### O que fazer
Transcreva na íntegra a notícia sobre a captura de cargueiros por piratas somalis, sem alterar nenhuma palavra.

### Texto de origem
◇ ◇ ◇ ◇ ◇
Os piratas somalis capturaram dois cargueiros nesta terça-feira, deixando claro assim que as recentes operações militares francesa e norte-americana não diminuíram a ousadia dos criminosos que atacam as embarcações que navegam ao longo da costa da Somália.

"Posso confirmar que um segundo cargueiro, o 'Sea Horse' foi capturado", indicou a porta-voz da base naval da Otan, em Northwood (Inglaterra), Shona Lowe.

Alguns piratas com "três ou quatro embarcações" sequestraram um cargueiro com a bandeira de Togo, indicou.

Pouco antes, os piratas haviam se apoderado do cargueiro grego "Irene EM", de bandeira de São Vicente e Granadinas, com seus 22 tripulantes filipinos.

"Foi capturado no início da manhã", declarou Andrew Mwangura, do Programa de Ajuda aos Navegantes na África Oriental, com sede no Quênia.

Este barco de 35.000 toneladas pertence à companhia marítima grega Chian Spirit Maritime Enterprises Ltd, informou a Marinha Mercante da Grécia.

O terceiro barco, o "Panamax Anna", de bandeira maltesa e de propriedade da mesma companhia, conseguiu evitar o ataque de seis piratas, segundo Mwangura.
◇ ◇ ◇ ◇ ◇
### Entradas do conjunto de dados
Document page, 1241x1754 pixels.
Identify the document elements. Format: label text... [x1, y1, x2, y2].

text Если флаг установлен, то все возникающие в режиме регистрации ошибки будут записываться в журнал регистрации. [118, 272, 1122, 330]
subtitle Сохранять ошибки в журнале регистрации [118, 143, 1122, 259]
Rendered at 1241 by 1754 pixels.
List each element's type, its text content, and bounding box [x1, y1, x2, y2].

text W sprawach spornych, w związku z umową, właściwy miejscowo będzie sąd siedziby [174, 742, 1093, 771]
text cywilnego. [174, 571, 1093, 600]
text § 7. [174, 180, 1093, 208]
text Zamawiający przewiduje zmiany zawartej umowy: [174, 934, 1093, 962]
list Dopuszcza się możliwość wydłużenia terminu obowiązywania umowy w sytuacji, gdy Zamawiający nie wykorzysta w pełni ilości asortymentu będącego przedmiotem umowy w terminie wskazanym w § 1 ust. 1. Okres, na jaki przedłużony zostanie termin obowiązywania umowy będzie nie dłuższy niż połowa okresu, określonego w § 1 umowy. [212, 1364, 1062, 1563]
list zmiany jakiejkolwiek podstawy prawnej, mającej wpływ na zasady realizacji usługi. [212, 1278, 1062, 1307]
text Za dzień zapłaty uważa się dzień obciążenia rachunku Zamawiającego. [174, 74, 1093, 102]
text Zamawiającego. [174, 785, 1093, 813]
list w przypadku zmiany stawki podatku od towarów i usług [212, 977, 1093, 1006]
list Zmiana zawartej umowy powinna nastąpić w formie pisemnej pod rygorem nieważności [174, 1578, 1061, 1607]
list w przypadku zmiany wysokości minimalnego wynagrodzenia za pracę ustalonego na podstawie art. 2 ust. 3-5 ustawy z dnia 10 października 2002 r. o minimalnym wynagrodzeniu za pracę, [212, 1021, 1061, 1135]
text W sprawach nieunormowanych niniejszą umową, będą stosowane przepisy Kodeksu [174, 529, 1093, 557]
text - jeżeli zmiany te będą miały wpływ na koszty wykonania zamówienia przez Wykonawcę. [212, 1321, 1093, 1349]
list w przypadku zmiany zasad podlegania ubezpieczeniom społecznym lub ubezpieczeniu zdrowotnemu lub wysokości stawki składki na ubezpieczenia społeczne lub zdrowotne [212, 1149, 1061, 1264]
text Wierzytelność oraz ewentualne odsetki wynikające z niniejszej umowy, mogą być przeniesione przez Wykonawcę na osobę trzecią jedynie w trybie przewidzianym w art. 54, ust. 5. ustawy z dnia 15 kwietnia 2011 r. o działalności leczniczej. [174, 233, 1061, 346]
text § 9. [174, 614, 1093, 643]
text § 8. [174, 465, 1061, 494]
◇ ◇ ◇ ◇ ◇
### Resposta ao exercício
Os piratas somalis capturaram dois cargueiros nesta terça-feira, deixando claro assim que as recentes operações militares francesa e norte-americana não diminuíram a ousadia dos criminosos que atacam as embarcações que navegam ao longo da costa da Somália.

"Posso confirmar que um segundo cargueiro, o 'Sea Horse' foi capturado", indicou a porta-voz da base naval da Otan, em Northwood (Inglaterra), Shona Lowe.

Alguns piratas com "três ou quatro embarcações" sequestraram um cargueiro com a bandeira de Togo, indicou.

Pouco antes, os piratas haviam se apoderado do cargueiro grego "Irene EM", de bandeira de São Vicente e Granadinas, com seus 22 tripulantes filipinos.

"Foi capturado no início da manhã", declarou Andrew Mwangura, do Programa de Ajuda aos Navegantes na África Oriental, com sede no Quênia.

Este barco de 35.000 toneladas pertence à companhia marítima grega Chian Spirit Maritime Enterprises Ltd, informou a Marinha Mercante da Grécia.

O terceiro barco, o "Panamax Anna", de bandeira maltesa e de propriedade da mesma companhia, conseguiu evitar o ataque de seis piratas, segundo Mwangura.